David Loeb & Stranded Assets

David Loeb Website

I care if you listen, I don't care if you read. Please click the links to the music, below.

Ganya is for viol da gamba and sho. A sho is an asian harmonica. Typical of David Loeb to pair western Renaissance instruments with ancient instruments from Asia.


Mayumi Miyata, sho; Yukumi Kambe, viola da gamba

Between Sea and Sky

Srdjan Berdovic, Carlo Valte, Mariano Aguirre, guitars

We strand aesthetic assets when we insist that they are anachronisms. Often enough that insistence is something learned. Boulez & Leibowitz issued a diktat and those who did not follow were working against history. Now, it's amusing to observe that some composers, late in life, some now gone, did their best work after subsequent revolutions stranded their aesthetic assets-- minimalism, German noise, microtonal/spectral stranded those who remained faithful to the Boulez diktat.

This doesn't have to be; it comes from learned habits of historical thinking and from our tendency to industrialize everything--turn everything into a business model. I don't mind these industries as long as I can advocate for quiet shadow industries. We can buy into as many industries as we like.

David Loeb defied Boulez' International Style and created his own rich and strange Tokyo-New York international style.

Although David Loeb began composing at the age of six, he destroyed everything he had written prior to beginning his studies at Mannes (not to mention some things written much later). Nevertheless the works written since then now number well over one thousand, and he continues to produce new compositions in diverse media frequently. Moving back and forth between residences in New York and Kyoto and often making shorter trips from both places actually increases his output rather than slowing it down. Changes of climate, cuisine, culture, language, art, and above all music seem to provide considerable stimulation for creativity.

I can testify. In the 80s, the International Style was beginning to falter. Phillip Johnson made his chippendale ATT building. But I was learned & was taught to love the International Style. I understood the Boulez Diktat. All the same, I owned my love for David Loeb's music. That frisson was postmodern.

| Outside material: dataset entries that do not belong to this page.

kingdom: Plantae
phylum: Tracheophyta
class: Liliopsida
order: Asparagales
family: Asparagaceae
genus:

I've always loved David Loeb's music, but it's taken 35 years to understand just how deep that goes.

Industries went off-shore and the factories became stranded assets in the rust belt.

People were stranded. The factories were less important than the stranded people. The asset is the laborforce with its skill set.

This is the theme of Kafka's The Hunger Artist. Robert Walser's Der Gehülfe gets around the subject from another angle. Walter Benjamin points out Walser's influenced Kafka, mentioning that in Kafka's work we find many of those curiious "assistants". There is hope, but not for us--for those assistants. Walser, Kafka, Benjamin had an uncanny prescience with regard to where democracy and capitalism would take us.

Some composers never join the revolution. David Loeb is off by himself in his own universe, and I must come out and say that his music slays me.

Fantasy on a Rondeau of Dufay--


Defying the revolution? Perhaps it's defying a business model. Loeb has much in common with Bartok. Loeb salvaged some Bartok assets, and transformed them into his very special thing. Traditional elements from Asian music inform everything he does. Perhaps best to say, "traditional rhetorical elements"? These shape Loeb's music much as Eastern European folk music is in Bartok's blood.

How do assets get stranded? Something to do with Fashion & karma? It took a very interesting and daring person to salvage Barok aesthetic assets by being there (by not spurning that space) and taking it somewhere.

Let's re-purpose a bon mot of Michael Torke, adding the Kafka/Walser twist--"Why leave a good party?"

The pizz passage at the end kills me--

I blame The Business Model. Spare us business models.

Loeb's approach to large scale form seems catch as catch can? I am always dazzled, and left feeling that he succeeds on the large scale by not worrying about it too much. All the gestures are very local, but some have considerably more heft than others. He is so good at transitions, he can wriggle out of anything.

The form has to do with --introducing the tune, --forgetting the tune and --bringing it back. Symboliste form. Sometimes it feels like the intro simply becomes the outro.

There's fauxbourdon. Loeb's music might be a cosmic Fauxbourdon joke on the world. Sad and descending, often Phrygian fauxbourdon.

Loeb's forms come from a tradition of gestures and melodic figurations that are new to us. Jo ha kyu is an example. Because it's alien to me, I can't knew exactly how for it goes in an attempt to understand how Loeb's music works.

Was it a revolution, or was it a business model?

For a few weeks or months we admired the minimalists for defying the academics they defied. The hipster industrial complex has become academic, in turn. It is ensconsed. It has become a business model.

David Loeb went quietly amid the noise and haste and he skipped several revolutions in our fast paced, future-shocked age.